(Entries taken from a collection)
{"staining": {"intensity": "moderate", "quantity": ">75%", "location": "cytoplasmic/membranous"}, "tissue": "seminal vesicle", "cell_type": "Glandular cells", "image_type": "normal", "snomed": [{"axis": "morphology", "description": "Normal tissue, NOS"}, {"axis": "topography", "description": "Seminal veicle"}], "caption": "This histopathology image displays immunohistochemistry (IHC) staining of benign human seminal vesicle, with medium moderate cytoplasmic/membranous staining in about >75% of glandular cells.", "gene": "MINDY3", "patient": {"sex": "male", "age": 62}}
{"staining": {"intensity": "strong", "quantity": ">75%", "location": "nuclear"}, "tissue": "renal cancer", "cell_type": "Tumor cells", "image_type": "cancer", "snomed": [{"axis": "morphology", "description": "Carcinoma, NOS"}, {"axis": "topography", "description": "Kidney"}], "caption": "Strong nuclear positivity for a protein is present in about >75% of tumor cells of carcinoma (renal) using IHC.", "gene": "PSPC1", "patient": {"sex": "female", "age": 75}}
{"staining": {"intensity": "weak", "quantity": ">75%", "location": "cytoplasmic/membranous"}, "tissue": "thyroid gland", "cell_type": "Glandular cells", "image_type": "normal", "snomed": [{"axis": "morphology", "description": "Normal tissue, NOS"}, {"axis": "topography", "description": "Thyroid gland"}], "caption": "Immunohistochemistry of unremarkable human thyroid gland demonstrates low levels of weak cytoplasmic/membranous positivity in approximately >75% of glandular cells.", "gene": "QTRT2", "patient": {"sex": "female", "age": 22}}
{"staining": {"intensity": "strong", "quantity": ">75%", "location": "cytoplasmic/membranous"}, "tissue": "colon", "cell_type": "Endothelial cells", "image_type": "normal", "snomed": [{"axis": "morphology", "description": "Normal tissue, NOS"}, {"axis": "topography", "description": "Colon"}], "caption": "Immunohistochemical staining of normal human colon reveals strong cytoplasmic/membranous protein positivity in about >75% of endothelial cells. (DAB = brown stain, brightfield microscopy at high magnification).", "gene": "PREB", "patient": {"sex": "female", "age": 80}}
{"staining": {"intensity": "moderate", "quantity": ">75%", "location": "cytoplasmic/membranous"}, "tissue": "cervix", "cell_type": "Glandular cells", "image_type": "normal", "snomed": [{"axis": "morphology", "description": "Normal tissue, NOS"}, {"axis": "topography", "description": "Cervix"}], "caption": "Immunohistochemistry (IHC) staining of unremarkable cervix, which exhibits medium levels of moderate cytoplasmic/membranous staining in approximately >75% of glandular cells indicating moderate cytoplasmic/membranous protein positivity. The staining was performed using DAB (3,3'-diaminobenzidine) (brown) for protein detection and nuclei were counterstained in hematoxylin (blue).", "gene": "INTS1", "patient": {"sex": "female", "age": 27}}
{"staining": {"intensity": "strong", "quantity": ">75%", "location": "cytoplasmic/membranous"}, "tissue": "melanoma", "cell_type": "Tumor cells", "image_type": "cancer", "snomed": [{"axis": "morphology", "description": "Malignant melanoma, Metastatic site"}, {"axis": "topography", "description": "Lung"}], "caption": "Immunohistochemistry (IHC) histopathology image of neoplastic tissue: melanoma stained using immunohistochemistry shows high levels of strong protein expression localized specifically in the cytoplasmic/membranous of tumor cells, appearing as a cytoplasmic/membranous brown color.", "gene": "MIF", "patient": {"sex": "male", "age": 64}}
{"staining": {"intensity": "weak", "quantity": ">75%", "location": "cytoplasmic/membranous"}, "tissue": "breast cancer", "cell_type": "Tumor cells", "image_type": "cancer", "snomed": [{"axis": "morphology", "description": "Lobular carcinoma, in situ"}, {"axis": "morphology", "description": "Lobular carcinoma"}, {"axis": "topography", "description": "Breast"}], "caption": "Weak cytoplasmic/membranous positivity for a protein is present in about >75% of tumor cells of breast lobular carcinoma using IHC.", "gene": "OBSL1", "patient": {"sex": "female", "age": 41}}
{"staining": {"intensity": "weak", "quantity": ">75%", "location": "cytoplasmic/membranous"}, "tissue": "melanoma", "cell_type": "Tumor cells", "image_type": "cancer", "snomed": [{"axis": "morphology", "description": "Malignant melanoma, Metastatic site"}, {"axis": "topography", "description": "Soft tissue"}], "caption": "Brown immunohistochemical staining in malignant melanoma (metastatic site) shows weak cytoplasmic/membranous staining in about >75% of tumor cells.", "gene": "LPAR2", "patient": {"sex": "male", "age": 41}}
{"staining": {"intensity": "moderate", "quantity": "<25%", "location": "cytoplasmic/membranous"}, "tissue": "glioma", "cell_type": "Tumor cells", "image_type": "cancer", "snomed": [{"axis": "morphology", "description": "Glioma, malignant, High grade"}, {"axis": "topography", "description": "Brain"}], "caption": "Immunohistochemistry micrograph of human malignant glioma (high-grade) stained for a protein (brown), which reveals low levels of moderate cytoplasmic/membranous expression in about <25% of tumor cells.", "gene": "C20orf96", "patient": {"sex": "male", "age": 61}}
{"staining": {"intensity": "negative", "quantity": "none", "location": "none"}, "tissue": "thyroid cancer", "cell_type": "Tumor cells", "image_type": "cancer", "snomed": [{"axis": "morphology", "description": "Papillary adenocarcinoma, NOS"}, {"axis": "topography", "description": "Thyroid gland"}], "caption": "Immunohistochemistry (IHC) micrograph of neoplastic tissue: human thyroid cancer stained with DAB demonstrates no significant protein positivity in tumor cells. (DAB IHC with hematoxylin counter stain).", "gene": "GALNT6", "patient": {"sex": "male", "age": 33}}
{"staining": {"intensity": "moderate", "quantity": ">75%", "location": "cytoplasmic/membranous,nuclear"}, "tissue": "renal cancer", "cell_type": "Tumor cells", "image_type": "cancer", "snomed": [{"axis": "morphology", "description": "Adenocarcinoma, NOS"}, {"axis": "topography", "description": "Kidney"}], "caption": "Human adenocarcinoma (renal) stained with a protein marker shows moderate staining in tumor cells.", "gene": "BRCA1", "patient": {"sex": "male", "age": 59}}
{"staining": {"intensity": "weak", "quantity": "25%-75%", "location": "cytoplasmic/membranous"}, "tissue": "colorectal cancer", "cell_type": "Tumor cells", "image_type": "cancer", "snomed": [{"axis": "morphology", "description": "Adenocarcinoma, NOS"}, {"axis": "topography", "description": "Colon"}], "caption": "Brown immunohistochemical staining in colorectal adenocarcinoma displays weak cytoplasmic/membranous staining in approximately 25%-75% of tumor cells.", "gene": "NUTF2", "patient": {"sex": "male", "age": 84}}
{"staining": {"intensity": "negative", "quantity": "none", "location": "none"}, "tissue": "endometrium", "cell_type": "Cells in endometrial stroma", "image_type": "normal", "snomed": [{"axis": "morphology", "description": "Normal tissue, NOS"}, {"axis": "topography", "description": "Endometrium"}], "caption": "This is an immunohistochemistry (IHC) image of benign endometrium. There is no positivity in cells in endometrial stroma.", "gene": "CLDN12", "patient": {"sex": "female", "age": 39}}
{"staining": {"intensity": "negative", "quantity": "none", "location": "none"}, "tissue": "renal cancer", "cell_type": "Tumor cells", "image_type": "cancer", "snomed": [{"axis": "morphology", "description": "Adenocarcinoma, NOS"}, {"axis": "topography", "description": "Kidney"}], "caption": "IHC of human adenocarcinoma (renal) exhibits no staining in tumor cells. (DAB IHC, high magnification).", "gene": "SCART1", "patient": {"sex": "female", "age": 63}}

Problem to solve:
Copy out the records above without altering anything.

Worked solution:
{"staining": {"intensity": "moderate", "quantity": ">75%", "location": "cytoplasmic/membranous"}, "tissue": "seminal vesicle", "cell_type": "Glandular cells", "image_type": "normal", "snomed": [{"axis": "morphology", "description": "Normal tissue, NOS"}, {"axis": "topography", "description": "Seminal veicle"}], "caption": "This histopathology image displays immunohistochemistry (IHC) staining of benign human seminal vesicle, with medium moderate cytoplasmic/membranous staining in about >75% of glandular cells.", "gene": "MINDY3", "patient": {"sex": "male", "age": 62}}
{"staining": {"intensity": "strong", "quantity": ">75%", "location": "nuclear"}, "tissue": "renal cancer", "cell_type": "Tumor cells", "image_type": "cancer", "snomed": [{"axis": "morphology", "description": "Carcinoma, NOS"}, {"axis": "topography", "description": "Kidney"}], "caption": "Strong nuclear positivity for a protein is present in about >75% of tumor cells of carcinoma (renal) using IHC.", "gene": "PSPC1", "patient": {"sex": "female", "age": 75}}
{"staining": {"intensity": "weak", "quantity": ">75%", "location": "cytoplasmic/membranous"}, "tissue": "thyroid gland", "cell_type": "Glandular cells", "image_type": "normal", "snomed": [{"axis": "morphology", "description": "Normal tissue, NOS"}, {"axis": "topography", "description": "Thyroid gland"}], "caption": "Immunohistochemistry of unremarkable human thyroid gland demonstrates low levels of weak cytoplasmic/membranous positivity in approximately >75% of glandular cells.", "gene": "QTRT2", "patient": {"sex": "female", "age": 22}}
{"staining": {"intensity": "strong", "quantity": ">75%", "location": "cytoplasmic/membranous"}, "tissue": "colon", "cell_type": "Endothelial cells", "image_type": "normal", "snomed": [{"axis": "morphology", "description": "Normal tissue, NOS"}, {"axis": "topography", "description": "Colon"}], "caption": "Immunohistochemical staining of normal human colon reveals strong cytoplasmic/membranous protein positivity in about >75% of endothelial cells. (DAB = brown stain, brightfield microscopy at high magnification).", "gene": "PREB", "patient": {"sex": "female", "age": 80}}
{"staining": {"intensity": "moderate", "quantity": ">75%", "location": "cytoplasmic/membranous"}, "tissue": "cervix", "cell_type": "Glandular cells", "image_type": "normal", "snomed": [{"axis": "morphology", "description": "Normal tissue, NOS"}, {"axis": "topography", "description": "Cervix"}], "caption": "Immunohistochemistry (IHC) staining of unremarkable cervix, which exhibits medium levels of moderate cytoplasmic/membranous staining in approximately >75% of glandular cells indicating moderate cytoplasmic/membranous protein positivity. The staining was performed using DAB (3,3'-diaminobenzidine) (brown) for protein detection and nuclei were counterstained in hematoxylin (blue).", "gene": "INTS1", "patient": {"sex": "female", "age": 27}}
{"staining": {"intensity": "strong", "quantity": ">75%", "location": "cytoplasmic/membranous"}, "tissue": "melanoma", "cell_type": "Tumor cells", "image_type": "cancer", "snomed": [{"axis": "morphology", "description": "Malignant melanoma, Metastatic site"}, {"axis": "topography", "description": "Lung"}], "caption": "Immunohistochemistry (IHC) histopathology image of neoplastic tissue: melanoma stained using immunohistochemistry shows high levels of strong protein expression localized specifically in the cytoplasmic/membranous of tumor cells, appearing as a cytoplasmic/membranous brown color.", "gene": "MIF", "patient": {"sex": "male", "age": 64}}
{"staining": {"intensity": "weak", "quantity": ">75%", "location": "cytoplasmic/membranous"}, "tissue": "breast cancer", "cell_type": "Tumor cells", "image_type": "cancer", "snomed": [{"axis": "morphology", "description": "Lobular carcinoma, in situ"}, {"axis": "morphology", "description": "Lobular carcinoma"}, {"axis": "topography", "description": "Breast"}], "caption": "Weak cytoplasmic/membranous positivity for a protein is present in about >75% of tumor cells of breast lobular carcinoma using IHC.", "gene": "OBSL1", "patient": {"sex": "female", "age": 41}}
{"staining": {"intensity": "weak", "quantity": ">75%", "location": "cytoplasmic/membranous"}, "tissue": "melanoma", "cell_type": "Tumor cells", "image_type": "cancer", "snomed": [{"axis": "morphology", "description": "Malignant melanoma, Metastatic site"}, {"axis": "topography", "description": "Soft tissue"}], "caption": "Brown immunohistochemical staining in malignant melanoma (metastatic site) shows weak cytoplasmic/membranous staining in about >75% of tumor cells.", "gene": "LPAR2", "patient": {"sex": "male", "age": 41}}
{"staining": {"intensity": "moderate", "quantity": "<25%", "location": "cytoplasmic/membranous"}, "tissue": "glioma", "cell_type": "Tumor cells", "image_type": "cancer", "snomed": [{"axis": "morphology", "description": "Glioma, malignant, High grade"}, {"axis": "topography", "description": "Brain"}], "caption": "Immunohistochemistry micrograph of human malignant glioma (high-grade) stained for a protein (brown), which reveals low levels of moderate cytoplasmic/membranous expression in about <25% of tumor cells.", "gene": "C20orf96", "patient": {"sex": "male", "age": 61}}
{"staining": {"intensity": "negative", "quantity": "none", "location": "none"}, "tissue": "thyroid cancer", "cell_type": "Tumor cells", "image_type": "cancer", "snomed": [{"axis": "morphology", "description": "Papillary adenocarcinoma, NOS"}, {"axis": "topography", "description": "Thyroid gland"}], "caption": "Immunohistochemistry (IHC) micrograph of neoplastic tissue: human thyroid cancer stained with DAB demonstrates no significant protein positivity in tumor cells. (DAB IHC with hematoxylin counter stain).", "gene": "GALNT6", "patient": {"sex": "male", "age": 33}}
{"staining": {"intensity": "moderate", "quantity": ">75%", "location": "cytoplasmic/membranous,nuclear"}, "tissue": "renal cancer", "cell_type": "Tumor cells", "image_type": "cancer", "snomed": [{"axis": "morphology", "description": "Adenocarcinoma, NOS"}, {"axis": "topography", "description": "Kidney"}], "caption": "Human adenocarcinoma (renal) stained with a protein marker shows moderate staining in tumor cells.", "gene": "BRCA1", "patient": {"sex": "male", "age": 59}}
{"staining": {"intensity": "weak", "quantity": "25%-75%", "location": "cytoplasmic/membranous"}, "tissue": "colorectal cancer", "cell_type": "Tumor cells", "image_type": "cancer", "snomed": [{"axis": "morphology", "description": "Adenocarcinoma, NOS"}, {"axis": "topography", "description": "Colon"}], "caption": "Brown immunohistochemical staining in colorectal adenocarcinoma displays weak cytoplasmic/membranous staining in approximately 25%-75% of tumor cells.", "gene": "NUTF2", "patient": {"sex": "male", "age": 84}}
{"staining": {"intensity": "negative", "quantity": "none", "location": "none"}, "tissue": "endometrium", "cell_type": "Cells in endometrial stroma", "image_type": "normal", "snomed": [{"axis": "morphology", "description": "Normal tissue, NOS"}, {"axis": "topography", "description": "Endometrium"}], "caption": "This is an immunohistochemistry (IHC) image of benign endometrium. There is no positivity in cells in endometrial stroma.", "gene": "CLDN12", "patient": {"sex": "female", "age": 39}}
{"staining": {"intensity": "negative", "quantity": "none", "location": "none"}, "tissue": "renal cancer", "cell_type": "Tumor cells", "image_type": "cancer", "snomed": [{"axis": "morphology", "description": "Adenocarcinoma, NOS"}, {"axis": "topography", "description": "Kidney"}], "caption": "IHC of human adenocarcinoma (renal) exhibits no staining in tumor cells. (DAB IHC, high magnification).", "gene": "SCART1", "patient": {"sex": "female", "age": 63}}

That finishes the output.